***** Stored data *****

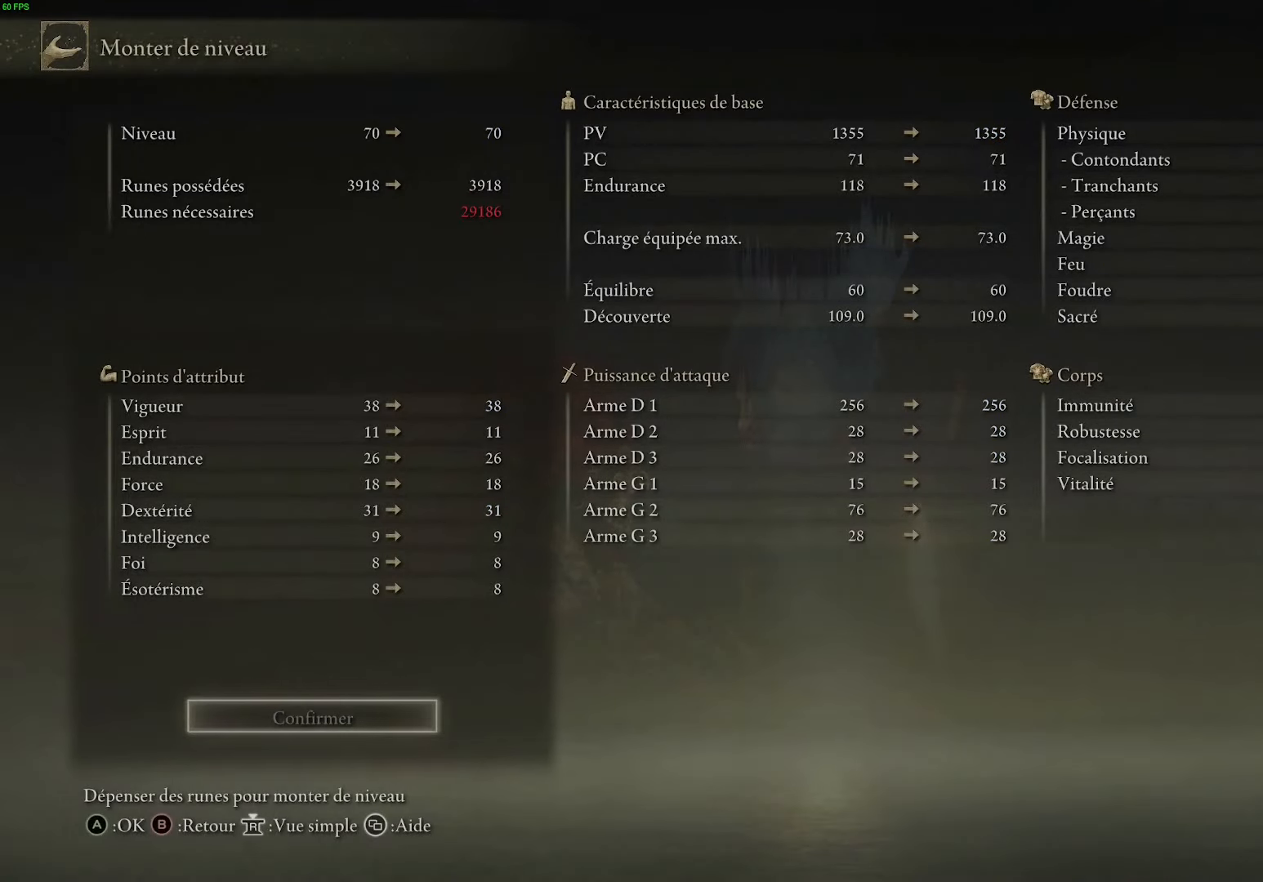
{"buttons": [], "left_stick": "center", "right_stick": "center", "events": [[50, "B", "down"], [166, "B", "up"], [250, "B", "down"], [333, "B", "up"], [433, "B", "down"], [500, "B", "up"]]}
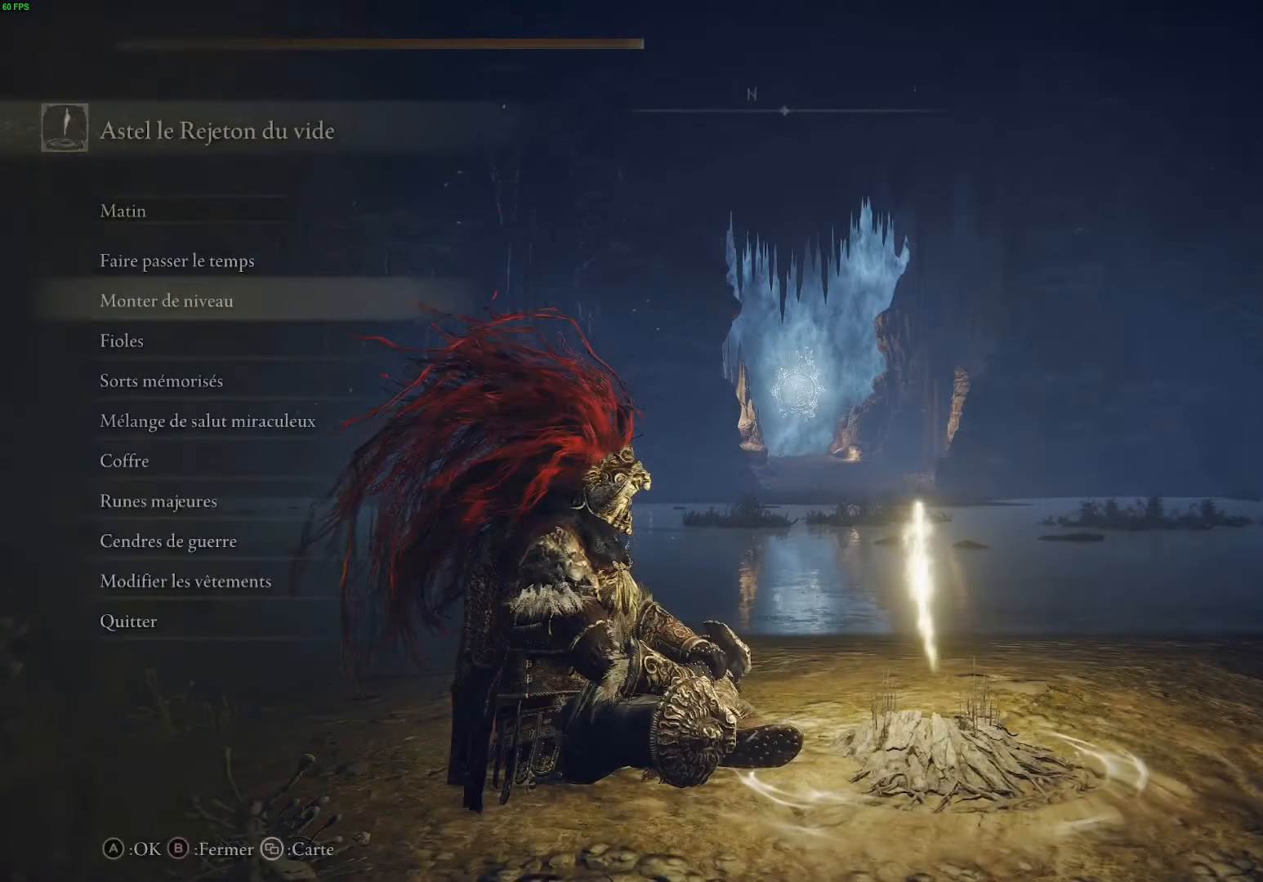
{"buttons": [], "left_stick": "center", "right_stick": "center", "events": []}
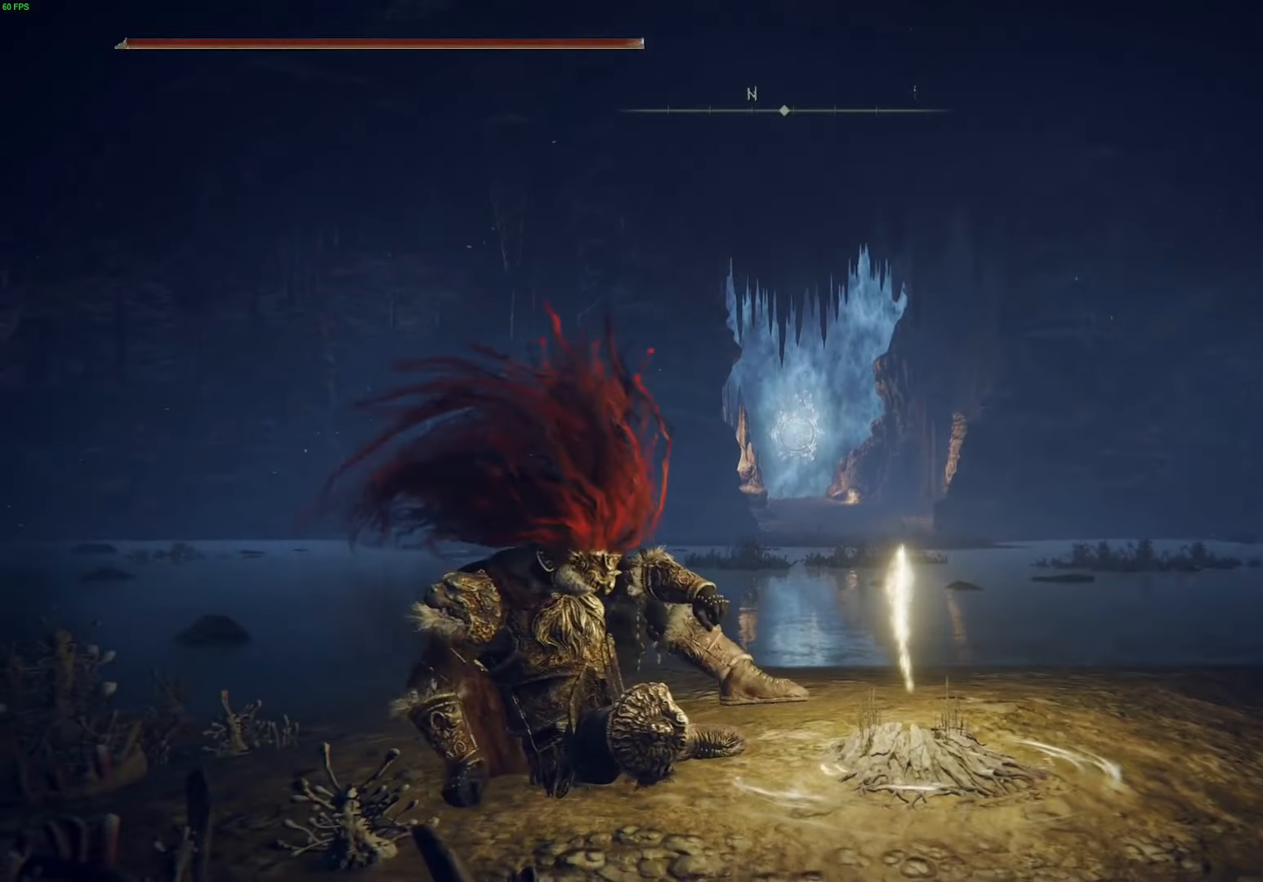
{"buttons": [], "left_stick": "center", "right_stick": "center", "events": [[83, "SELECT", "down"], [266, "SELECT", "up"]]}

*****

• Task statement
The data must be printed exactly, image-free.

• Exercise result
{"buttons": [], "left_stick": "center", "right_stick": "center", "events": [[50, "B", "down"], [166, "B", "up"], [250, "B", "down"], [333, "B", "up"], [433, "B", "down"], [500, "B", "up"]]}
{"buttons": [], "left_stick": "center", "right_stick": "center", "events": []}
{"buttons": [], "left_stick": "center", "right_stick": "center", "events": [[83, "SELECT", "down"], [266, "SELECT", "up"]]}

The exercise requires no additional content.